• _Exercise goal_
Please restate each entry that follows word for word.

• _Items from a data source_
-------
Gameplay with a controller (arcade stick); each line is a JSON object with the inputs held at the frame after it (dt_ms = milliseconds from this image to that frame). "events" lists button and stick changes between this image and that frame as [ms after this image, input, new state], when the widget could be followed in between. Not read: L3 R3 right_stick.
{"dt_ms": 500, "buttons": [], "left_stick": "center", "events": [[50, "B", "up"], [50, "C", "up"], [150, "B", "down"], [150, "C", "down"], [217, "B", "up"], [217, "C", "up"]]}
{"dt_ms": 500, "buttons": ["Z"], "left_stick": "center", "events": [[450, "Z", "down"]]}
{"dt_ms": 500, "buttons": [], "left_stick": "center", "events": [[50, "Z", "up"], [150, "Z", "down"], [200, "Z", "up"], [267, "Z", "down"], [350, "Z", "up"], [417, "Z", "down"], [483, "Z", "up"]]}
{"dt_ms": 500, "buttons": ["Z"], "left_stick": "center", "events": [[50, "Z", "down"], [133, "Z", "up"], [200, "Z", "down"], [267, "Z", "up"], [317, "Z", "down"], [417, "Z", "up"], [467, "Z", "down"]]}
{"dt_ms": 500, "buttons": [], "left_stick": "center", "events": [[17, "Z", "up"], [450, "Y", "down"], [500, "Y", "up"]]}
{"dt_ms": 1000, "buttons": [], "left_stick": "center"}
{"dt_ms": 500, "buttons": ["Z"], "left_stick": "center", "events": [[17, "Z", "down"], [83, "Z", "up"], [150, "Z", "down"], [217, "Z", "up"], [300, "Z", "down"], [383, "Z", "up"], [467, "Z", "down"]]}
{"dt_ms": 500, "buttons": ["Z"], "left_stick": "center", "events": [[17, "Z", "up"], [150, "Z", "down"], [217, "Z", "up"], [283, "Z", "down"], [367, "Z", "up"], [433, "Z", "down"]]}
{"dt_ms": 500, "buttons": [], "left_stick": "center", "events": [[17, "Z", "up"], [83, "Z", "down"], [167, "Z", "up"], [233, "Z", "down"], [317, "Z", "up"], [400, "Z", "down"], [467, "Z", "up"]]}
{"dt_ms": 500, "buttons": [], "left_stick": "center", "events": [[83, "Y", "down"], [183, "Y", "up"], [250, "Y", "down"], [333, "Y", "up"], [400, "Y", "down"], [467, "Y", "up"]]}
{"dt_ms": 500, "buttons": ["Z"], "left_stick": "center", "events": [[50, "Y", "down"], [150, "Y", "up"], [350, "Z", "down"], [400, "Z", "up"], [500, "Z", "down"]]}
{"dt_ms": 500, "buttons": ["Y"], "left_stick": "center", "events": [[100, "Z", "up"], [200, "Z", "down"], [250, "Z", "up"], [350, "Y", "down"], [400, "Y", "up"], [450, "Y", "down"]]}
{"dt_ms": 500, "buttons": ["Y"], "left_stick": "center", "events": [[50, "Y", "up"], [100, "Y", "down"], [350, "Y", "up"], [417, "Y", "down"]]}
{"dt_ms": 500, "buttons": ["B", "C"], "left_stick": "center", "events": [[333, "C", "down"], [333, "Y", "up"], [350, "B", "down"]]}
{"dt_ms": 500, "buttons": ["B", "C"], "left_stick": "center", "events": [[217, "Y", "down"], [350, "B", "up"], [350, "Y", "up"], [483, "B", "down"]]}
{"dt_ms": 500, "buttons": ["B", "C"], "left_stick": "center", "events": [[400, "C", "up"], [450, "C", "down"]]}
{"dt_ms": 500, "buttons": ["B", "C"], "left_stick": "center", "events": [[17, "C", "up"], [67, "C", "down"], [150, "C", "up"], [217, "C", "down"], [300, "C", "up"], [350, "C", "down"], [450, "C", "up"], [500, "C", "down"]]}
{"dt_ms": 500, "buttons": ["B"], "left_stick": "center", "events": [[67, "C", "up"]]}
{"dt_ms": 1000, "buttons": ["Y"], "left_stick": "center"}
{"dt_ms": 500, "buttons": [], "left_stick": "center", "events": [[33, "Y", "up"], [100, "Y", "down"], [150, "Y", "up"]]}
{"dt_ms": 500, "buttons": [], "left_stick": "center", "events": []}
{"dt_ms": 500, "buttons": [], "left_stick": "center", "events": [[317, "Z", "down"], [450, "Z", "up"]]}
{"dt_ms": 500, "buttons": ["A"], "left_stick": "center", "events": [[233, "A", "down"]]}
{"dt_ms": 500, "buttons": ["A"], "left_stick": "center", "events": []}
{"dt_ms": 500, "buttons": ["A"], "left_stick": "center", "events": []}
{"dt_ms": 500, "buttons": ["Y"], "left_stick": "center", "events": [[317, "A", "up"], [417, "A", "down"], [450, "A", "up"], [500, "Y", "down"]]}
-------
• _Problem solution_
Gameplay with a controller (arcade stick); each line is a JSON object with the inputs held at the frame after it (dt_ms = milliseconds from this image to that frame). "events" lists button and stick changes between this image and that frame as [ms after this image, input, new state], when the widget could be followed in between. Not read: L3 R3 right_stick.
{"dt_ms": 500, "buttons": [], "left_stick": "center", "events": [[50, "B", "up"], [50, "C", "up"], [150, "B", "down"], [150, "C", "down"], [217, "B", "up"], [217, "C", "up"]]}
{"dt_ms": 500, "buttons": ["Z"], "left_stick": "center", "events": [[450, "Z", "down"]]}
{"dt_ms": 500, "buttons": [], "left_stick": "center", "events": [[50, "Z", "up"], [150, "Z", "down"], [200, "Z", "up"], [267, "Z", "down"], [350, "Z", "up"], [417, "Z", "down"], [483, "Z", "up"]]}
{"dt_ms": 500, "buttons": ["Z"], "left_stick": "center", "events": [[50, "Z", "down"], [133, "Z", "up"], [200, "Z", "down"], [267, "Z", "up"], [317, "Z", "down"], [417, "Z", "up"], [467, "Z", "down"]]}
{"dt_ms": 500, "buttons": [], "left_stick": "center", "events": [[17, "Z", "up"], [450, "Y", "down"], [500, "Y", "up"]]}
{"dt_ms": 1000, "buttons": [], "left_stick": "center"}
{"dt_ms": 500, "buttons": ["Z"], "left_stick": "center", "events": [[17, "Z", "down"], [83, "Z", "up"], [150, "Z", "down"], [217, "Z", "up"], [300, "Z", "down"], [383, "Z", "up"], [467, "Z", "down"]]}
{"dt_ms": 500, "buttons": ["Z"], "left_stick": "center", "events": [[17, "Z", "up"], [150, "Z", "down"], [217, "Z", "up"], [283, "Z", "down"], [367, "Z", "up"], [433, "Z", "down"]]}
{"dt_ms": 500, "buttons": [], "left_stick": "center", "events": [[17, "Z", "up"], [83, "Z", "down"], [167, "Z", "up"], [233, "Z", "down"], [317, "Z", "up"], [400, "Z", "down"], [467, "Z", "up"]]}
{"dt_ms": 500, "buttons": [], "left_stick": "center", "events": [[83, "Y", "down"], [183, "Y", "up"], [250, "Y", "down"], [333, "Y", "up"], [400, "Y", "down"], [467, "Y", "up"]]}
{"dt_ms": 500, "buttons": ["Z"], "left_stick": "center", "events": [[50, "Y", "down"], [150, "Y", "up"], [350, "Z", "down"], [400, "Z", "up"], [500, "Z", "down"]]}
{"dt_ms": 500, "buttons": ["Y"], "left_stick": "center", "events": [[100, "Z", "up"], [200, "Z", "down"], [250, "Z", "up"], [350, "Y", "down"], [400, "Y", "up"], [450, "Y", "down"]]}
{"dt_ms": 500, "buttons": ["Y"], "left_stick": "center", "events": [[50, "Y", "up"], [100, "Y", "down"], [350, "Y", "up"], [417, "Y", "down"]]}
{"dt_ms": 500, "buttons": ["B", "C"], "left_stick": "center", "events": [[333, "C", "down"], [333, "Y", "up"], [350, "B", "down"]]}
{"dt_ms": 500, "buttons": ["B", "C"], "left_stick": "center", "events": [[217, "Y", "down"], [350, "B", "up"], [350, "Y", "up"], [483, "B", "down"]]}
{"dt_ms": 500, "buttons": ["B", "C"], "left_stick": "center", "events": [[400, "C", "up"], [450, "C", "down"]]}
{"dt_ms": 500, "buttons": ["B", "C"], "left_stick": "center", "events": [[17, "C", "up"], [67, "C", "down"], [150, "C", "up"], [217, "C", "down"], [300, "C", "up"], [350, "C", "down"], [450, "C", "up"], [500, "C", "down"]]}
{"dt_ms": 500, "buttons": ["B"], "left_stick": "center", "events": [[67, "C", "up"]]}
{"dt_ms": 1000, "buttons": ["Y"], "left_stick": "center"}
{"dt_ms": 500, "buttons": [], "left_stick": "center", "events": [[33, "Y", "up"], [100, "Y", "down"], [150, "Y", "up"]]}
{"dt_ms": 500, "buttons": [], "left_stick": "center", "events": []}
{"dt_ms": 500, "buttons": [], "left_stick": "center", "events": [[317, "Z", "down"], [450, "Z", "up"]]}
{"dt_ms": 500, "buttons": ["A"], "left_stick": "center", "events": [[233, "A", "down"]]}
{"dt_ms": 500, "buttons": ["A"], "left_stick": "center", "events": []}
{"dt_ms": 500, "buttons": ["A"], "left_stick": "center", "events": []}
{"dt_ms": 500, "buttons": ["Y"], "left_stick": "center", "events": [[317, "A", "up"], [417, "A", "down"], [450, "A", "up"], [500, "Y", "down"]]}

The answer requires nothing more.